Amanda drank the last of her coffee. It was time to leave. Her inner alarm clock had just rung and she needed to go and sort out her mum. Her little interlude was at an end for today, but there was a bright spot in that Bettina Boot had a worthy successor. The queen is dead, long live the king .
Amanda reached to her side for her jacket and her bag.
‘Well, thank you, Ray,’ she said. ‘It was so nice to meet you.’
‘I think I should be the one saying thank you, Amanda.’ His voice seemed to caress her name, it came out as Amenda, slow and savoured, which was a change from how she usually heard it, barked at her with the vowels short.
He saw her to the door. ‘I look forward to seeing you again.’

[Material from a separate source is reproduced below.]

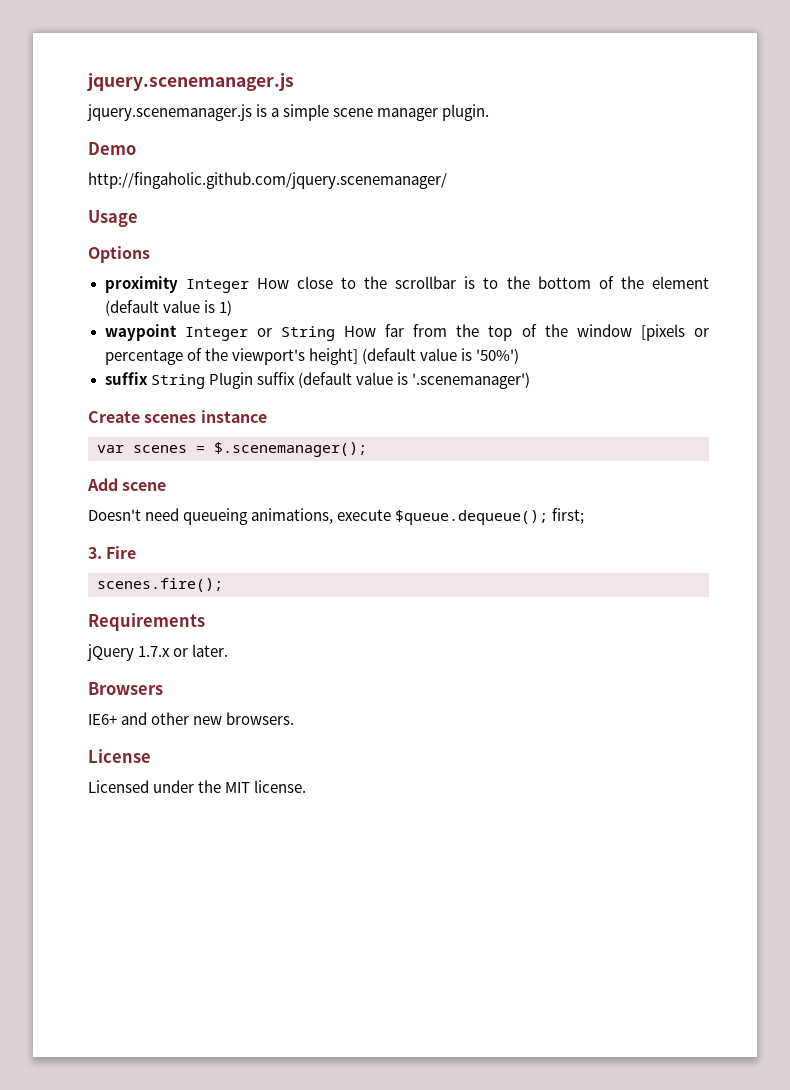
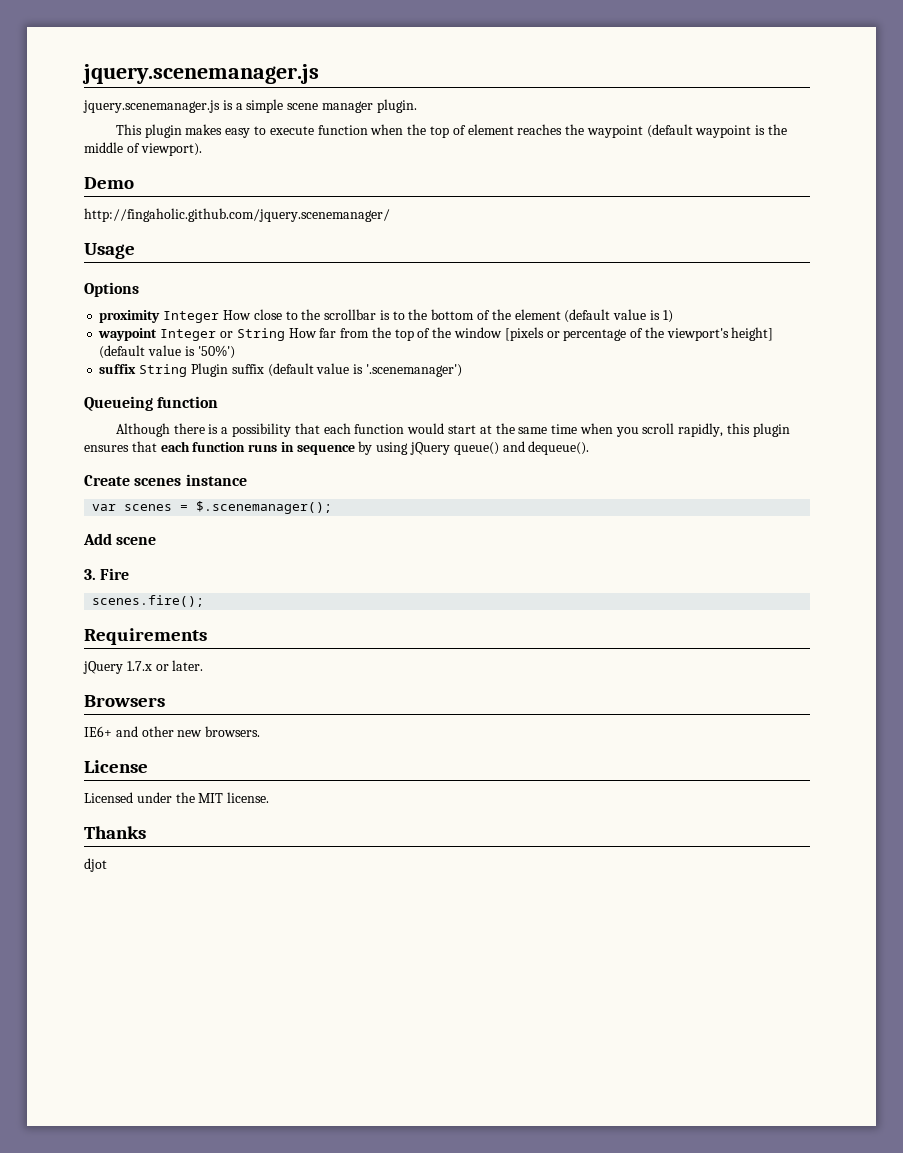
(490, 112) none -> [115,124,787,138] [84,142,202,156] // This plugin makes easy to execute function when the top of element reaches the waypoint (default waypoint is the middle of viewport).
(530, 380) none -> [84,396,219,411] [115,423,790,437] [84,441,590,455] // Queueing function // Although there is a possibility that each function would start at the same time when you scroll rapidly, this plugin ensures that each function runs in sequence by using jQuery queue() and dequeue().
[88,508,585,525] // Doesn't need queueing animations, execute $queue.dequeue(); first; -> (157, 541) none
(307, 786) none -> [84,826,146,839] [84,858,107,872] // Thanks // djot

‘And me too you.’ Which didn’t make any sense and was about par for the course these days.
As she headed off to her car, she couldn’t remember the last time a man had said he was looking forward to seeing her again; it made her feel a bit fluttery. Her foot slipped off the accelerator because she wasn’t concentrating enough to place it on properly and she chuckled to herself. One month’s worth of HRT patches and was this her libido coming back? What a wasteland it was going to find itself in if it was.